* [WHAT YOU ARE ASKED TO DO] Beginning with the line that holds "M 1453,309 L" in the data below, give again every line through the one that holds "1977,568 L 1994,561", exactly as written.

[Items from a data source]
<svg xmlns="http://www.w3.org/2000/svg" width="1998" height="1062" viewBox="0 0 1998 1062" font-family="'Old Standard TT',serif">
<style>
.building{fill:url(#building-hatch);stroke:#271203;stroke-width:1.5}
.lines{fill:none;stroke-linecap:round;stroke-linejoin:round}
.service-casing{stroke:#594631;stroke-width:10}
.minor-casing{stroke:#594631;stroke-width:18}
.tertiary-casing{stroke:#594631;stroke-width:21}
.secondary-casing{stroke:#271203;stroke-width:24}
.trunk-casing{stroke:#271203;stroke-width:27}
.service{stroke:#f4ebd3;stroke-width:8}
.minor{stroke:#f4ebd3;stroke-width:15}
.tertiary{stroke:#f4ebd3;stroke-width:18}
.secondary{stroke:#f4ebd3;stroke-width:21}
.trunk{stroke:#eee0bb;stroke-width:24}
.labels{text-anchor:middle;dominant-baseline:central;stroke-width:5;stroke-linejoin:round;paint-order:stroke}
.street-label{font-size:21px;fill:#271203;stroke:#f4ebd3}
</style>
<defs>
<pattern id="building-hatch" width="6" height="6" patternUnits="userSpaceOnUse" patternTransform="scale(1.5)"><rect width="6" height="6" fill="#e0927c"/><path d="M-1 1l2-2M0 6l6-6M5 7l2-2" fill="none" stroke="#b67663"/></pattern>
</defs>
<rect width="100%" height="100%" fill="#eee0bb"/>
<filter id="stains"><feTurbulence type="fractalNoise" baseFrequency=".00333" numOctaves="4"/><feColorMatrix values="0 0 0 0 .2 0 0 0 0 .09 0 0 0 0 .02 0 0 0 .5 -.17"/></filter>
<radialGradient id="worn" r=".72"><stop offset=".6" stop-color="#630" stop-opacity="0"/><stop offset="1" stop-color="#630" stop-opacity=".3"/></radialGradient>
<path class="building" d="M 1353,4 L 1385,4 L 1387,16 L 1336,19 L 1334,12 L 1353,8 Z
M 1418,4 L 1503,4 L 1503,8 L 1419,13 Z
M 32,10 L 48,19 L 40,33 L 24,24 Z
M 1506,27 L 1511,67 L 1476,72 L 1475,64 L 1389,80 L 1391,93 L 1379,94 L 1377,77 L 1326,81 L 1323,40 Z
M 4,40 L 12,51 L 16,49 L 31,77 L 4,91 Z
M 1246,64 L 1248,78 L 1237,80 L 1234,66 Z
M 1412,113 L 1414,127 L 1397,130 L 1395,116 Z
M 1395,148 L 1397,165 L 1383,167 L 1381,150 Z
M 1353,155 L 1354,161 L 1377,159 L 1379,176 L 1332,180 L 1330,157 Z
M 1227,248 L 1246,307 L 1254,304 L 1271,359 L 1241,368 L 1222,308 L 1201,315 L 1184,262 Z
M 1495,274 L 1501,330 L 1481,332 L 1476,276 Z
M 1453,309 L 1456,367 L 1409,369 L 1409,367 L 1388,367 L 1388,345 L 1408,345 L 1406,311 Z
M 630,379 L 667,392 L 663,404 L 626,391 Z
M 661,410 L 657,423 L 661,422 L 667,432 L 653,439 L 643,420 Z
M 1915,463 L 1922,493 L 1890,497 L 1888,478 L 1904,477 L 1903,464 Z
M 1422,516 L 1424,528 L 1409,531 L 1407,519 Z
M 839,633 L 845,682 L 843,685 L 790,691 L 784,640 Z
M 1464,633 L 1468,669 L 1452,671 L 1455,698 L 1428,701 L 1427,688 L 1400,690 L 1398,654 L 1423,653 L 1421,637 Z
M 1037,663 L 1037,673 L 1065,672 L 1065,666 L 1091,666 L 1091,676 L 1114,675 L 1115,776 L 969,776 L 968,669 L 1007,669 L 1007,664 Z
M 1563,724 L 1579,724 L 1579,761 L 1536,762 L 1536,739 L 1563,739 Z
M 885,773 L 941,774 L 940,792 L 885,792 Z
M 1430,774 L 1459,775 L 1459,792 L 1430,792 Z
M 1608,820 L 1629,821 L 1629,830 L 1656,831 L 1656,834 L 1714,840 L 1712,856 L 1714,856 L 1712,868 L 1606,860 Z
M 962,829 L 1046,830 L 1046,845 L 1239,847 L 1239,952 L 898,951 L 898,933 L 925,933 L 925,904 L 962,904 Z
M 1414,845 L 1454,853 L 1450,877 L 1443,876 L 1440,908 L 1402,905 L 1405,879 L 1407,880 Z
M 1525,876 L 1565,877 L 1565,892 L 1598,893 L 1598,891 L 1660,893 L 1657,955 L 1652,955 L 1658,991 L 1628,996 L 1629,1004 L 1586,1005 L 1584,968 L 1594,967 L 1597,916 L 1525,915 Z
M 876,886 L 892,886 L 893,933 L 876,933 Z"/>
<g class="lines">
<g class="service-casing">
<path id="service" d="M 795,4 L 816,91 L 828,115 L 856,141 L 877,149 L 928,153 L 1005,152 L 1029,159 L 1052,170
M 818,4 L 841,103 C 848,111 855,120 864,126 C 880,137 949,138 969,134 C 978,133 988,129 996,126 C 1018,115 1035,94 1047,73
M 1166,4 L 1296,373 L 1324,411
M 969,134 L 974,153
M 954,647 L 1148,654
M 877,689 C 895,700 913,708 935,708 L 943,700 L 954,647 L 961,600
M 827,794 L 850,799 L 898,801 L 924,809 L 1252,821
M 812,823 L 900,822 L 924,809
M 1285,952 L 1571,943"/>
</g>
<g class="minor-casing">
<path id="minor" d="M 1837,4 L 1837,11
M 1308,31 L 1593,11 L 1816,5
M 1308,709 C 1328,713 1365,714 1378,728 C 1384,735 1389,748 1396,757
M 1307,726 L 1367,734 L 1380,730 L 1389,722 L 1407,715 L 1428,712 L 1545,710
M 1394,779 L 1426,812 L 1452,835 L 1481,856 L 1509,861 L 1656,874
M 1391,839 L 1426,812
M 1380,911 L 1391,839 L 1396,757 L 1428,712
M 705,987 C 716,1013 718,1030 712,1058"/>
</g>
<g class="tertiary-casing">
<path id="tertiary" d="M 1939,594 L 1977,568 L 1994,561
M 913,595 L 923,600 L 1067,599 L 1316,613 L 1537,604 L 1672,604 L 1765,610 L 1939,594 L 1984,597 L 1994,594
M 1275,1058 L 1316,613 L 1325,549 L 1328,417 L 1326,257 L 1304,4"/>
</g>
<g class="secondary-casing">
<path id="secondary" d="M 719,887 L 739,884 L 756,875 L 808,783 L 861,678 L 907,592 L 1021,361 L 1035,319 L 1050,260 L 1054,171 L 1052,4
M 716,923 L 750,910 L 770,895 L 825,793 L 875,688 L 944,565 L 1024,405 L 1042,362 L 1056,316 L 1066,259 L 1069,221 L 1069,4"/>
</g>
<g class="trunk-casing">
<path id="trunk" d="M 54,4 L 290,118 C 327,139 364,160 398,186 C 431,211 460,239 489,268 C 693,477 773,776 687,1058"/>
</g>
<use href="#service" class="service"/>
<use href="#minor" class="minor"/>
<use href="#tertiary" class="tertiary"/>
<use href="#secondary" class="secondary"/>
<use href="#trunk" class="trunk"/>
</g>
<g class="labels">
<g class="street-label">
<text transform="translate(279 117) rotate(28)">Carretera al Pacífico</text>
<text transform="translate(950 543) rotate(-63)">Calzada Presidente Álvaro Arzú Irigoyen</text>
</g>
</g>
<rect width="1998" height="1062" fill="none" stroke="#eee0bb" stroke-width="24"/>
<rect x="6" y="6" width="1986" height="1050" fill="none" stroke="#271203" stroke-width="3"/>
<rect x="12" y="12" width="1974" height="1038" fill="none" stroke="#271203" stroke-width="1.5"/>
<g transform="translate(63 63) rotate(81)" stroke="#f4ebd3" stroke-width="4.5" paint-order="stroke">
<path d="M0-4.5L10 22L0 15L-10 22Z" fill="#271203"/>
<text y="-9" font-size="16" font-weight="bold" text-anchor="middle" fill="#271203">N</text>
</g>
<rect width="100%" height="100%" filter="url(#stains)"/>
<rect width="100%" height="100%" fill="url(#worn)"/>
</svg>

* [SOLUTION]
M 1453,309 L 1456,367 L 1409,369 L 1409,367 L 1388,367 L 1388,345 L 1408,345 L 1406,311 Z
M 630,379 L 667,392 L 663,404 L 626,391 Z
M 661,410 L 657,423 L 661,422 L 667,432 L 653,439 L 643,420 Z
M 1915,463 L 1922,493 L 1890,497 L 1888,478 L 1904,477 L 1903,464 Z
M 1422,516 L 1424,528 L 1409,531 L 1407,519 Z
M 839,633 L 845,682 L 843,685 L 790,691 L 784,640 Z
M 1464,633 L 1468,669 L 1452,671 L 1455,698 L 1428,701 L 1427,688 L 1400,690 L 1398,654 L 1423,653 L 1421,637 Z
M 1037,663 L 1037,673 L 1065,672 L 1065,666 L 1091,666 L 1091,676 L 1114,675 L 1115,776 L 969,776 L 968,669 L 1007,669 L 1007,664 Z
M 1563,724 L 1579,724 L 1579,761 L 1536,762 L 1536,739 L 1563,739 Z
M 885,773 L 941,774 L 940,792 L 885,792 Z
M 1430,774 L 1459,775 L 1459,792 L 1430,792 Z
M 1608,820 L 1629,821 L 1629,830 L 1656,831 L 1656,834 L 1714,840 L 1712,856 L 1714,856 L 1712,868 L 1606,860 Z
M 962,829 L 1046,830 L 1046,845 L 1239,847 L 1239,952 L 898,951 L 898,933 L 925,933 L 925,904 L 962,904 Z
M 1414,845 L 1454,853 L 1450,877 L 1443,876 L 1440,908 L 1402,905 L 1405,879 L 1407,880 Z
M 1525,876 L 1565,877 L 1565,892 L 1598,893 L 1598,891 L 1660,893 L 1657,955 L 1652,955 L 1658,991 L 1628,996 L 1629,1004 L 1586,1005 L 1584,968 L 1594,967 L 1597,916 L 1525,915 Z
M 876,886 L 892,886 L 893,933 L 876,933 Z"/>
<g class="lines">
<g class="service-casing">
<path id="service" d="M 795,4 L 816,91 L 828,115 L 856,141 L 877,149 L 928,153 L 1005,152 L 1029,159 L 1052,170
M 818,4 L 841,103 C 848,111 855,120 864,126 C 880,137 949,138 969,134 C 978,133 988,129 996,126 C 1018,115 1035,94 1047,73
M 1166,4 L 1296,373 L 1324,411
M 969,134 L 974,153
M 954,647 L 1148,654
M 877,689 C 895,700 913,708 935,708 L 943,700 L 954,647 L 961,600
M 827,794 L 850,799 L 898,801 L 924,809 L 1252,821
M 812,823 L 900,822 L 924,809
M 1285,952 L 1571,943"/>
</g>
<g class="minor-casing">
<path id="minor" d="M 1837,4 L 1837,11
M 1308,31 L 1593,11 L 1816,5
M 1308,709 C 1328,713 1365,714 1378,728 C 1384,735 1389,748 1396,757
M 1307,726 L 1367,734 L 1380,730 L 1389,722 L 1407,715 L 1428,712 L 1545,710
M 1394,779 L 1426,812 L 1452,835 L 1481,856 L 1509,861 L 1656,874
M 1391,839 L 1426,812
M 1380,911 L 1391,839 L 1396,757 L 1428,712
M 705,987 C 716,1013 718,1030 712,1058"/>
</g>
<g class="tertiary-casing">
<path id="tertiary" d="M 1939,594 L 1977,568 L 1994,561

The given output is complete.